If you take a quick stroll through Arlo DiCristina’s Instagram, you’ll immediately bear witness to the type of hyperrealistic, super-surreal tattoos that you’d expect to come from the grizzled old fingers of a tattoo veteran. If you continue scrolling, however, you’ll no doubt happen upon repeated photos of a smiling, clean-cut dreamboat. That’s Arlo.
DiCristina is a young man whose hands and eye are beyond their years. A master of photorealism, turned slightly askew, he has the ability to add a bizarre twist to the familiar. His surrealist renderings cross the boundary between dark and light, much like the grayscale tones that grace his portfolio. Outside his studio, Arlo is an adventurer, a wanderer, and a reminder of the power of positivity in an ever-changing world. As laid back as he is driven, as serene as he is focused, Arlo exemplifies what it is to be an innovator, a risk taker, and an icon. —Nick Fierro
You started tattooing at a young age. Can you remember your first?
I was in high school, and I had my buddy order a tattoo machine for me because I wasn’t 18 yet. I didn’t even look at the directions or anything. Right away I found a very trusting friend and wound up doing a compass rose on his shoulder. It turned out absolutely horrible. At that point I knew I needed to get some training, like an apprenticeship, or at least watch some YouTube videos or learn how to actually set up my machine.
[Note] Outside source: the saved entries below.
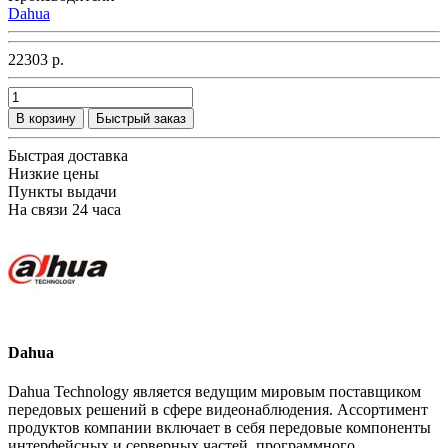
Dahua
22303 р.
В корзину
Быстрый заказ
Быстрая доставка
Низкие цены
Пункты выдачи
На связи 24 часа
Dahua
Dahua Technology является ведущим мировым поставщиком
передовых решений в сфере видеонаблюдения. Ассортимент
продуктов компании включает в себя передовые компоненты
интерфейсных и серверных частей, программного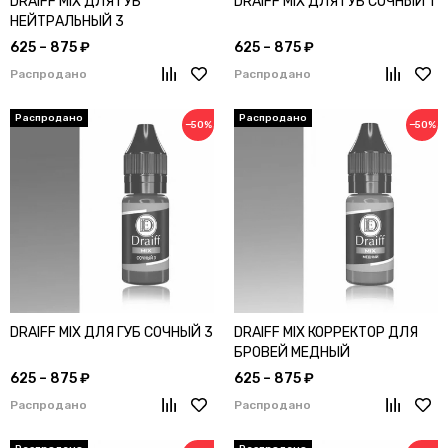
DRAIFF MIX ДЛЯ ГУБ
DRAIFF MIX ДЛЯ ГУБ СОЧНЫЙ 1
НЕЙТРАЛЬНЫЙ 3
625 – 875 ₽
625 – 875 ₽
Распродано
Распродано
−50%
−50%
DRAIFF MIX ДЛЯ ГУБ СОЧНЫЙ 3
DRAIFF MIX КОРРЕКТОР ДЛЯ
БРОВЕЙ МЕДНЫЙ
625 – 875 ₽
625 – 875 ₽
Распродано
Распродано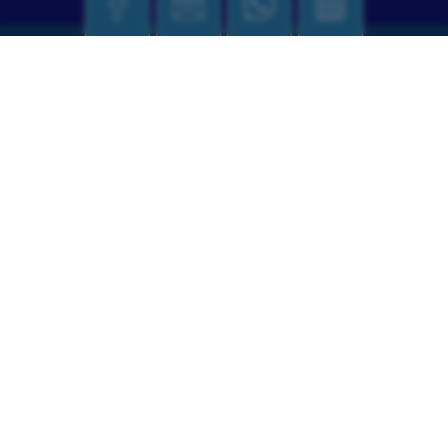
אירועים ופעילויות
10
סדנת קומיקס
אוגוסט
ספרייה
כ"ז אב התשפ"ו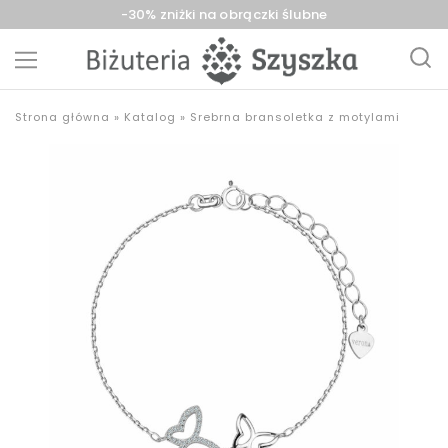
-30% zniżki na obrączki ślubne
Biżuteria
sklep
Strona główna
»
Katalog
»
Srebrna bransoletka z motylami
Szyszka
z
Sieradz,
biżuterią
Zduńska
złotą,
Wola,
srebrną,
Łask
pozłacaną,
obrączki,
upominki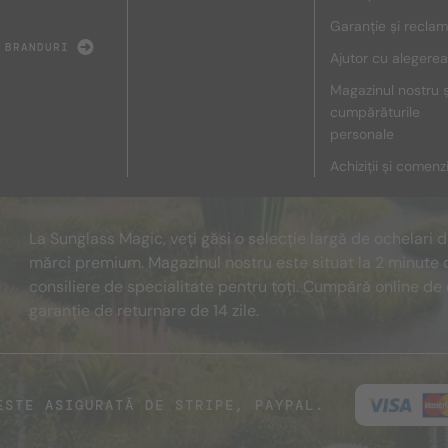
Garanție și reclam
 BRANDURI
Ajutor cu alegerea
Magazinul nostru ș
cumpărăturile
personale
Achiziții și comenz
La Sunglass Magic, veți găsi o selecție largă de ochelari 
mărci premium. Magazinul nostru este situat la 2 minute 
consiliere de specialitate pentru toți. Cumpără online de 
garanție de returnare de 14 zile.
ESTE ASIGURATĂ DE STRIPE, PAYPAL.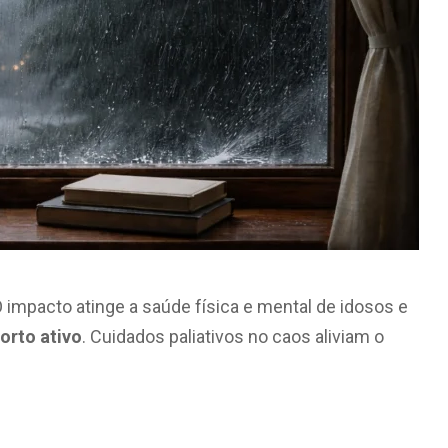
 impacto atinge a saúde física e mental de idosos e
orto ativo
. Cuidados paliativos no caos aliviam o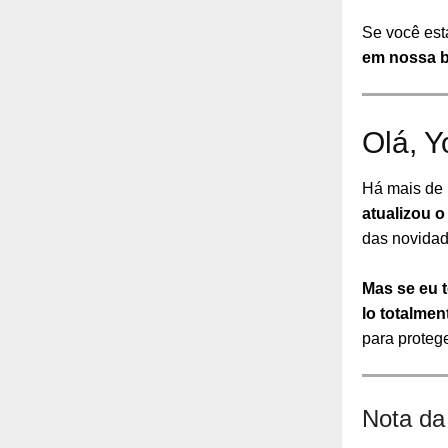
Se você est
em nossa 
Olá, Y
Há mais de 
atualizou o
das novidade
Mas se eu t
lo totalme
para protege
Nota da 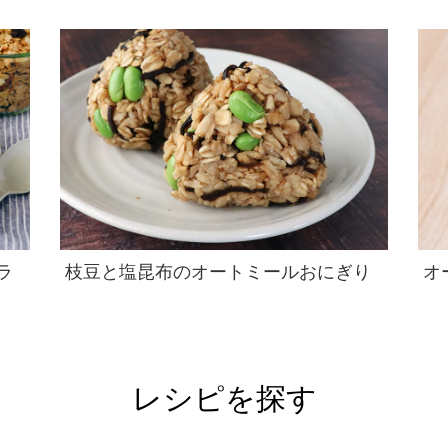
ラ
枝豆と塩昆布のオートミールおにぎり
オ
レシピを探す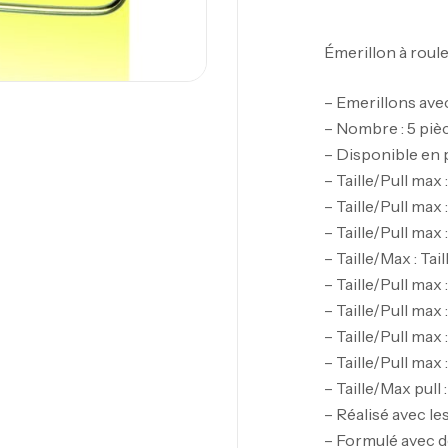
Émerillon à roul
– Emerillons ave
– Nombre : 5 piè
– Disponible en p
– Taille/Pull max 
– Taille/Pull max :
– Taille/Pull max :
– Taille/Max : Tail
– Taille/Pull max :
– Taille/Pull max :
– Taille/Pull max :
– Taille/Pull max :
– Taille/Max pull 
– Réalisé avec l
– Formulé avec d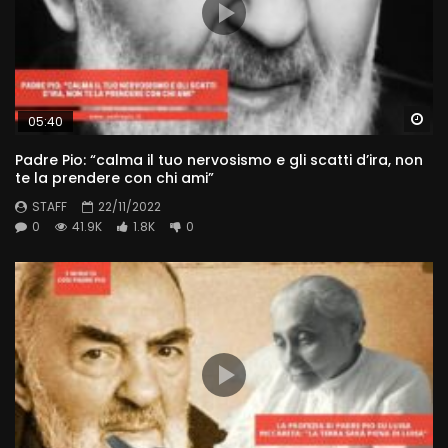
Wa
05:40
Padre Pio: “calma il tuo nervosismo e gli scatti d’ira, non
te la prendere con chi ami”
STAFF
22/11/2022
0
41.9K
1.8K
0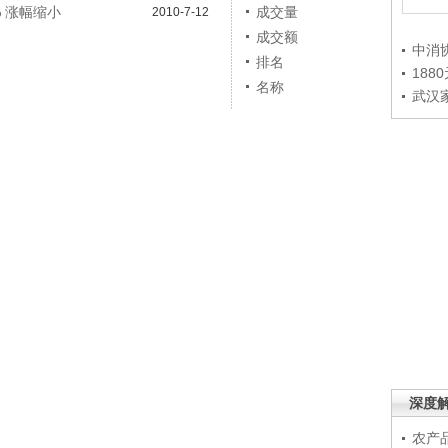
% 涨幅缩小
成交量
2010-7-12
成交额
中消
排名
188
名称
武汉
深度
农产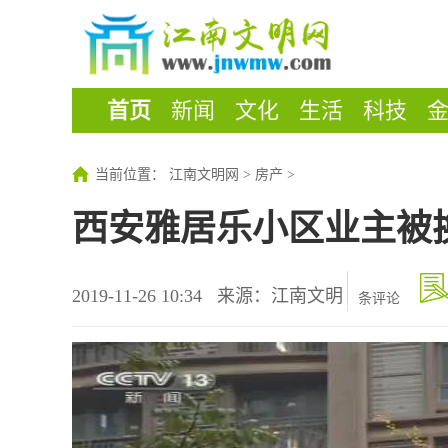
首页
新闻
文化
生活
科技
当前位置：
江南文明网
>
房产
>
西安雅居乐小区业主被换
2019-11-26 10:34
来源：江南文明
条评论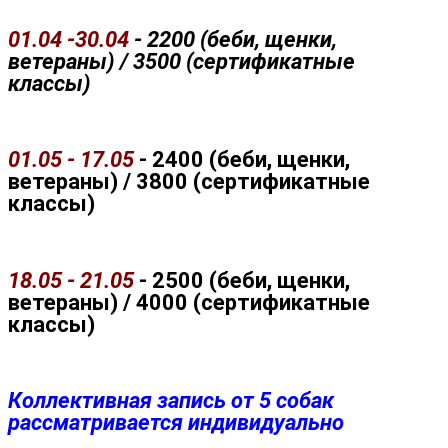
01.04 -30.04
- 2200 (беби, щенки,
ветераны) / 3500 (сертификатные
классы)
01.05 - 17.05
- 2400 (беби, щенки,
ветераны) / 3800 (сертификатные
классы)
18.05 - 21.05
- 2500 (беби, щенки,
ветераны) / 4000 (сертификатные
классы)
Коллективная запись от 5 собак
рассматривается индивидуально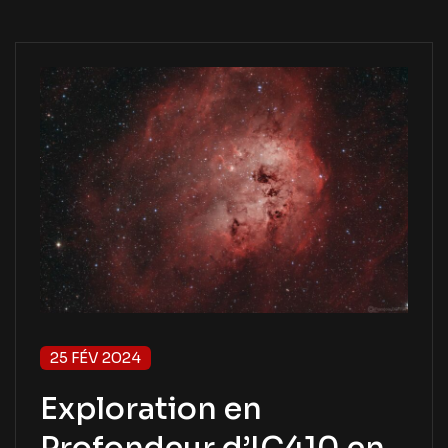
25 FÉV 2024
Exploration en
Profondeur d’IC410 en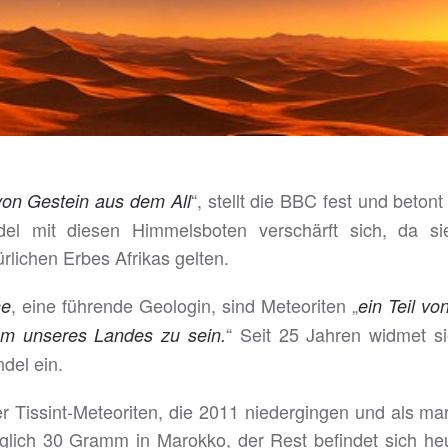
“, stellt die BBC fest und beton
von Gestein aus dem All
 mit diesen Himmelsboten verschärft sich, da sie
lichen Erbes Afrikas gelten.
, eine führende Geologin, sind Meteoriten „
ne
ein Teil vo
“ Seit 25 Jahren widmet s
htum unseres Landes zu sein.
del ein.
der Tissint-Meteoriten, die 2011 niedergingen und als ma
diglich 30 Gramm in Marokko, der Rest befindet sich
I’m more of “hands on” kind of guy, so I went the apprenticeship route.
Did you see a future in tattoos back then?
I mean, it was never one of the booths at career day in school. At the time I thought, “Hey, my buddies are all going to be blue-collar workers, I’ll probably be a blue-collar worker too.”
When did you develop an interest in drawing?
What got me into art in general was probably Pokémon cards or skate decks. I would sit there with a skate magazine and I would draw all of that stuff, which was kinda weird. I was definitely drawn to that kind of stuff, it’s hard to pinpoint what exactly, but weirder things tend to get more of a reaction, and art is supposed to be about antagonizing or provoking a reaction.
Did you seek out a formal apprenticeship?
The first shop that I tried to get an apprenticeship at was right across the street from where I was living. I was right out of high school and was going to be joining the ironworkers union. It was the best shop in that town, and I went in and actually got an apprenticeship. By the end of the first day, I was like “no way.”
What was the problem?
I had just gone through high school and braved through all of that hazing bullshit when I was a freshman. So there I was, entering the tattoo industry, and it’s back to that ridiculous shit.
What sort of vibe did the shop have?
It was a bunch of adults trying to belittle me, and I realize that I was just a kid back then, but I had developed a little awareness of adulthood and how they should act. So I wound up not taking the apprenticeship.
Were you self-taught from that point?
Well, my next apprenticeship was sort of the same story. This guy would try to preach at me. He was a nice guy, but that’s the thing, they’re all nice guys. They’re all just a product of what they’ve been exposed to. If that was the norm for them coming up, that’s what they’re going to continue to do. It made the process a lot tougher, because instead of trying to build you up, they were constantly breaking you down. From that point I went off on my own and started to do things my way.
The macho attitude didn’t motivate you?